WORK TO COMPLETE:
Reproduce the text of every one of the rows below, line for line and without changing anything.

• • • • • • •

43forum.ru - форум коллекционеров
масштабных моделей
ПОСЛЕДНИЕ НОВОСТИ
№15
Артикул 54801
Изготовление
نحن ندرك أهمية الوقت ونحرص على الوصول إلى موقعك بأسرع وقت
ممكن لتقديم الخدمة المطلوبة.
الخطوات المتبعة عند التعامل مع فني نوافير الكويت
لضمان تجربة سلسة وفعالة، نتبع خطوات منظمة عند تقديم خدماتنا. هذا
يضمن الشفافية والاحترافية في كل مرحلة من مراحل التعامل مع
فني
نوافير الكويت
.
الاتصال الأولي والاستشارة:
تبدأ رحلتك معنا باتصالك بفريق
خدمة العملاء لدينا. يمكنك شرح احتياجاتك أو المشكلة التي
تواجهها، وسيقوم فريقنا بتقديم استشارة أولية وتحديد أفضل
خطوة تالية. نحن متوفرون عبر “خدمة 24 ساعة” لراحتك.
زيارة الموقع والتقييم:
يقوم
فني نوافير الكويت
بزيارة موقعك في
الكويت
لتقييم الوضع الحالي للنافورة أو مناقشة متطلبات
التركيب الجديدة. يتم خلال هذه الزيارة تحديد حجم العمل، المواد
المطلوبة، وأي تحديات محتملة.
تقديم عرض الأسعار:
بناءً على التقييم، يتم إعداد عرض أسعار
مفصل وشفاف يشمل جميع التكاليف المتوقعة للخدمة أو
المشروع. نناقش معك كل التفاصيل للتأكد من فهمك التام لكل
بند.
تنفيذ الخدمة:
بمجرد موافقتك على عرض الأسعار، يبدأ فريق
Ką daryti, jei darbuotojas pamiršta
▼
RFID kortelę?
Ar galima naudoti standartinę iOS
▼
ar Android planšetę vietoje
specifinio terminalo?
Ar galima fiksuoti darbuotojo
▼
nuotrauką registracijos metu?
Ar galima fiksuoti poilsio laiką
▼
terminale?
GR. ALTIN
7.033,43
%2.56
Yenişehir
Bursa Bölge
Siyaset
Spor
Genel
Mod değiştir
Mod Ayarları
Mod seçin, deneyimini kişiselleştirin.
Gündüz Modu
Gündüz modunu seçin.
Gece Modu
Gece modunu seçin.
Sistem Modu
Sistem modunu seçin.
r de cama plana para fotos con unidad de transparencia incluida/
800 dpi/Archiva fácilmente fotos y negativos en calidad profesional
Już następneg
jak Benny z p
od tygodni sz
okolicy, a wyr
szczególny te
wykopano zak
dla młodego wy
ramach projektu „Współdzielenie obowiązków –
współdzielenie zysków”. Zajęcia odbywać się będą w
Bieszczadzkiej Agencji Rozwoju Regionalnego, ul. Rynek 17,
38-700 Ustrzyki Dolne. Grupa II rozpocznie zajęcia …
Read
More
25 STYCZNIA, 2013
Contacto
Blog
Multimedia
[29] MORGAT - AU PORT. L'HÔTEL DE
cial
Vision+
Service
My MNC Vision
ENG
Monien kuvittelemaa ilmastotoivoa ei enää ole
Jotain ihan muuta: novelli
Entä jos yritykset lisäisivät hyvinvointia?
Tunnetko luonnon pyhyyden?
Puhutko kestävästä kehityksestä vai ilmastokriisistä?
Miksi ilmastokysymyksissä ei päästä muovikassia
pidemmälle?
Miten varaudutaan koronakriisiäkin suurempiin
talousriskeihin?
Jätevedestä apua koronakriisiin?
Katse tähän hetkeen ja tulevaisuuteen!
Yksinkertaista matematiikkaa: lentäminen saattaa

• • • • • • •

COMPLETED EXERCISE:
43forum.ru - форум коллекционеров
масштабных моделей
ПОСЛЕДНИЕ НОВОСТИ
№15
Артикул 54801
Изготовление
نحن ندرك أهمية الوقت ونحرص على الوصول إلى موقعك بأسرع وقت
ممكن لتقديم الخدمة المطلوبة.
الخطوات المتبعة عند التعامل مع فني نوافير الكويت
لضمان تجربة سلسة وفعالة، نتبع خطوات منظمة عند تقديم خدماتنا. هذا
يضمن الشفافية والاحترافية في كل مرحلة من مراحل التعامل مع
فني
نوافير الكويت
.
الاتصال الأولي والاستشارة:
تبدأ رحلتك معنا باتصالك بفريق
خدمة العملاء لدينا. يمكنك شرح احتياجاتك أو المشكلة التي
تواجهها، وسيقوم فريقنا بتقديم استشارة أولية وتحديد أفضل
خطوة تالية. نحن متوفرون عبر “خدمة 24 ساعة” لراحتك.
زيارة الموقع والتقييم:
يقوم
فني نوافير الكويت
بزيارة موقعك في
الكويت
لتقييم الوضع الحالي للنافورة أو مناقشة متطلبات
التركيب الجديدة. يتم خلال هذه الزيارة تحديد حجم العمل، المواد
المطلوبة، وأي تحديات محتملة.
تقديم عرض الأسعار:
بناءً على التقييم، يتم إعداد عرض أسعار
مفصل وشفاف يشمل جميع التكاليف المتوقعة للخدمة أو
المشروع. نناقش معك كل التفاصيل للتأكد من فهمك التام لكل
بند.
تنفيذ الخدمة:
بمجرد موافقتك على عرض الأسعار، يبدأ فريق
Ką daryti, jei darbuotojas pamiršta
▼
RFID kortelę?
Ar galima naudoti standartinę iOS
▼
ar Android planšetę vietoje
specifinio terminalo?
Ar galima fiksuoti darbuotojo
▼
nuotrauką registracijos metu?
Ar galima fiksuoti poilsio laiką
▼
terminale?
GR. ALTIN
7.033,43
%2.56
Yenişehir
Bursa Bölge
Siyaset
Spor
Genel
Mod değiştir
Mod Ayarları
Mod seçin, deneyimini kişiselleştirin.
Gündüz Modu
Gündüz modunu seçin.
Gece Modu
Gece modunu seçin.
Sistem Modu
Sistem modunu seçin.
r de cama plana para fotos con unidad de transparencia incluida/
800 dpi/Archiva fácilmente fotos y negativos en calidad profesional
Już następneg
jak Benny z p
od tygodni sz
okolicy, a wyr
szczególny te
wykopano zak
dla młodego wy
ramach projektu „Współdzielenie obowiązków –
współdzielenie zysków”. Zajęcia odbywać się będą w
Bieszczadzkiej Agencji Rozwoju Regionalnego, ul. Rynek 17,
38-700 Ustrzyki Dolne. Grupa II rozpocznie zajęcia …
Read
More
25 STYCZNIA, 2013
Contacto
Blog
Multimedia
[29] MORGAT - AU PORT. L'HÔTEL DE
cial
Vision+
Service
My MNC Vision
ENG
Monien kuvittelemaa ilmastotoivoa ei enää ole
Jotain ihan muuta: novelli
Entä jos yritykset lisäisivät hyvinvointia?
Tunnetko luonnon pyhyyden?
Puhutko kestävästä kehityksestä vai ilmastokriisistä?
Miksi ilmastokysymyksissä ei päästä muovikassia
pidemmälle?
Miten varaudutaan koronakriisiäkin suurempiin
talousriskeihin?
Jätevedestä apua koronakriisiin?
Katse tähän hetkeen ja tulevaisuuteen!
Yksinkertaista matematiikkaa: lentäminen saattaa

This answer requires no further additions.